Saturday saw me attend the Centre for First World War Studies Summer Day school. This event was billed as a tribute to Air Vice-Marshal (ret’d) Professor Tony Mason, who has just retired his personal chair at the University of Birmingham. I think anyone who has an interest air power history will know the name as he has been the UK’s leading air power advocate for many years. It was interesting to hear him relate that when the RAF created the position of Director of Defence Studies (RAF) in 1977 there was really only him in the UK advocating the subject, hence why he was the first person to hold the position. Therefore, he was pleased to see that by 2010 Air Power Studies, within the wider and emerging field of War Studies, had not only established itself firmly within military circles but now with the advent of an MA at the University of Birmingham it has also established itself with academia too.
The day school concentrated on the subject of High Command, of course with a particular slant towards air power. Four papers were delivered by noted historians, first, Dr David Jordan discussed Trenchard in Peace and War, second, Dr Christina Goulter discussed the Arthurian Tales, the career of Harris and Tedder, third, Seb Cox discussed some of the issues surrounding the Harris-Portal Controversy in 1944, finally Peter Gray discussed the problems of air power as an operational art and its implications for strategy and command. While individual each paper was very interesting for me it was a great chance to take on board some of the points raised and think about how they apply to my thesis.
Some of the questions that it raised for me was:
- How does Leigh-Mallory’s role as an Army Co-Operation specialist in the 1920’s fit into the context of the early problems in the survival of the RAF as a service?
- How does his disprove the argument that the RAF is fixated on strategic bombing?
- Was L-M a people person? How? Different ways
- How do we square relationships in organisations with their leaders and antagonists?
- Does L-M get the best out of the people who worked for him?
- Do the people who L-M worked for get the best out of him?
- What role does succession planning and promotion policy play in L-M’s rise to high command?
- At what level of war does L-M command?
These are just a few of the things that I have now got to go away and think about. There are some more theoretical discussion I have got to have too, such as command and leadership at the different levels of war. Are they different? If so what traits are important?

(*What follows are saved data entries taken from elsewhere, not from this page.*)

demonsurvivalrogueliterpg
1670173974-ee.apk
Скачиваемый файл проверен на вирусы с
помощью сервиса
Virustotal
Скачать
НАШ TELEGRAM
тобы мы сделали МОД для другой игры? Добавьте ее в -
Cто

Other than this the thesis is going well, even though I have become very busy recently doing various projects. All of which have been interesting. For example, I have been helping with the creation of the reading lists for the new MA in Air Power. This has been a great academic exercise as I have had to investigate texts in areas that are not necessarily my area of expertise, all very interesting. There are also a few more interesting projects in the wings that I will talk about soon.